Quoted passage:
Content starts
But to bring it back to the point that sparked this, In general, do you find Main Characters whose Choices are unimportant and don't matter to be "worth caring about and reading about"?  I am just having a hard time figuring out how this would work.  If he doesnt matter, then to my mind he would need to be close to a character that does, at which point he has become a Chronicler, not the MC himself (like a less useful Watson).  If no character on stage matters, then why am I focusing on them instead of something that matters more.  I am having a hard time imagining an interesting story with meaningful Conflict that is devoid of meaningful Choice. 

To be clear, Im not saying that the MC has to be saving the world every time; maybe the story is just about surviving Bad Things.  But in that story context their survival is what Matters, even if its a smaller stage. 

Figging Mint:

--- Quote from: Quantus on May 11, 2012, 01:39:46 PM ---But to bring it back to the point that sparked this, In general, do you find Main Characters whose Choices are unimportant and don't matter to be "worth caring about and reading about"?  I am just having a hard time figuring out how this would work. 

--- End quote ---

Yes, certainly, on "a day in the life" type of level.   


--- Quote ---  I am having a hard time imagining an interesting story with meaningful Conflict that is devoid of meaningful Choice. 

--- End quote ---

Pretty much every historical-immersion type reality show works this way, no?   I mean none of the choices TV characters make while living in the Victorian house/Colonial village/Cod fishing shack are really meaningful Choice.   Yet we're fascinated by their human-level interactions and the meanings they impose on those.


--- Quote ---To be clear, Im not saying that the MC has to be saving the world every time; maybe the story is just about surviving Bad Things.  But in that story context their survival is what Matters, even if its a smaller stage.

--- End quote ---

I can make the case that in stories like Asimov's Nightfall (or in real world stories like Grapes of Wrath), there is no individual choice or moment that will significantly improve the characters' outlook.     What's important is that the character is fully engaged in their world, and has feelings about it that we can relate to, and hopes that we can relate to.    Individual hope sets tension far better than rigged externalisms, imo.   



the neurovore of Zur-En-Aargh:

--- Quote from: Quantus on May 11, 2012, 01:39:46 PM ---But to bring it back to the point that sparked this, In general, do you find Main Characters whose Choices are unimportant and don't matter to be "worth caring about and reading about"?
Content ends
Task set:
A. Transcribe the stretch of the forum thread on main characters and choice from "--- Quote ---To" through "rigged externalisms, imo.".
B. In the forum thread on main characters and choice, what type of TV show does Figging Mint say works without meaningful Choice?
C. Resume the forum thread on main characters and choice from the point where it stops.

Given data:
Content starts
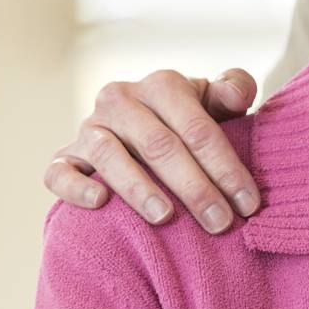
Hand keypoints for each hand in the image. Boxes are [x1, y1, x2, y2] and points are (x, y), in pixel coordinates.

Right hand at [44, 68, 261, 233]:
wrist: (138, 133)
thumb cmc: (187, 124)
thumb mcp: (212, 105)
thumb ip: (232, 92)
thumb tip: (237, 94)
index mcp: (161, 85)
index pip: (197, 127)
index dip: (226, 167)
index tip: (248, 204)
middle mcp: (120, 99)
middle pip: (159, 144)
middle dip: (194, 187)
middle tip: (220, 222)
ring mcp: (89, 127)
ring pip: (109, 154)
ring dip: (138, 187)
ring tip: (165, 217)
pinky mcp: (66, 156)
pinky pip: (60, 171)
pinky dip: (77, 187)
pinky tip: (100, 203)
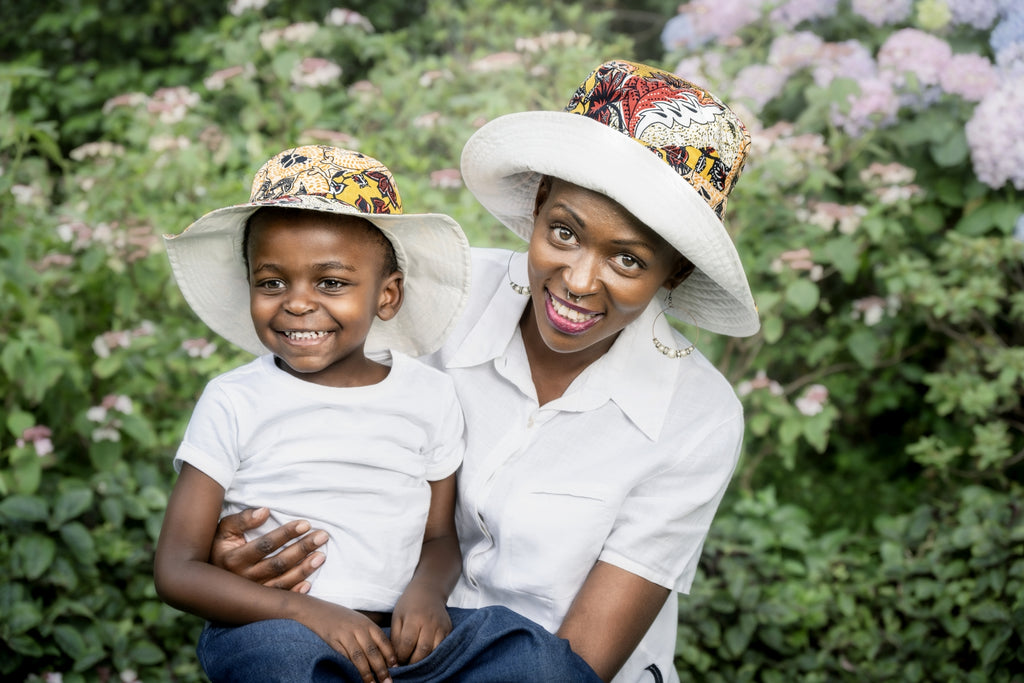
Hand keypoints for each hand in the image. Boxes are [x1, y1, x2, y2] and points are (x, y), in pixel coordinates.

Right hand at [209, 507, 327, 591]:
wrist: (207, 580)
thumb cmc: (220, 548)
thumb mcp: (224, 530)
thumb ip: (241, 520)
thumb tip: (265, 511)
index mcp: (234, 559)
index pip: (265, 545)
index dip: (286, 534)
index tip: (305, 524)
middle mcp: (243, 579)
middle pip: (278, 563)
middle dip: (302, 548)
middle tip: (322, 536)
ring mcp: (252, 593)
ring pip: (282, 582)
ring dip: (303, 569)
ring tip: (321, 556)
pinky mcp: (258, 603)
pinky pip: (279, 598)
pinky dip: (294, 593)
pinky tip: (309, 583)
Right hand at [305, 600, 397, 682]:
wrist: (320, 612)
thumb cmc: (344, 619)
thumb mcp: (361, 622)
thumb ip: (372, 636)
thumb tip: (386, 657)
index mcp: (368, 624)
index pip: (383, 641)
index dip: (390, 655)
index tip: (395, 667)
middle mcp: (359, 629)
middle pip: (373, 651)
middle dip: (381, 668)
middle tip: (388, 681)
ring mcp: (346, 635)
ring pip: (359, 657)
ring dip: (367, 673)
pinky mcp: (334, 642)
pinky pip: (345, 657)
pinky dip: (352, 668)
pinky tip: (357, 676)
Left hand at [389, 586, 451, 664]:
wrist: (428, 591)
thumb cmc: (409, 605)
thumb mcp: (397, 617)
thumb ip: (395, 638)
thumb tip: (396, 659)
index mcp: (414, 617)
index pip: (407, 643)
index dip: (401, 656)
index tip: (397, 662)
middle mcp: (430, 622)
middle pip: (423, 650)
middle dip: (413, 662)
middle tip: (406, 665)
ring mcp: (442, 626)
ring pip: (435, 651)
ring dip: (424, 661)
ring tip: (416, 662)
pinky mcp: (449, 629)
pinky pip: (443, 648)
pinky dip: (434, 655)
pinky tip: (426, 656)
Content ends
Outputs in order:
A.
--- Quote ---To be clear, Im not saying that the MC has to be saving the world every time; maybe the story is just about surviving Bad Things.  But in that story context their survival is what Matters, even if its a smaller stage.

--- End quote ---

I can make the case that in stories like Asimov's Nightfall (or in real world stories like Grapes of Wrath), there is no individual choice or moment that will significantly improve the characters' outlook.     What's important is that the character is fully engaged in their world, and has feelings about it that we can relate to, and hopes that we can relate to.    Individual hope sets tension far better than rigged externalisms, imo.

B. Historical-immersion type reality shows.

C.
--- End quote ---

Yes. Absolutely. (And even your capitalising "choices" is making me a little uncomfortable.)

I may be coming from a slightly unusual perspective on this; my experience living with OCD is such that it is unarguably obvious to me that no amount of wish or desire (or "will" if you want to use that concept) suffices on its own to even make my own mind and body do what I want them to do, some unpredictable amount of the time, let alone affect the rest of the world.  I don't, in other words, believe in free will, at least in the way it is formulated in the DV, and I find philosophical formalisations centring on and valorising free will and constructing responsibility accordingly to very easily fail in a direction equivalent to telling a paraplegic "Of course we'll get you a wheelchair but you just have to show you deserve it by running up these nine flights of stairs first."


--- Quote --- If no character on stage matters, then why am I focusing on them instead of something that matters more.  I am having a hard time imagining an interesting story with meaningful Conflict that is devoid of meaningful Choice.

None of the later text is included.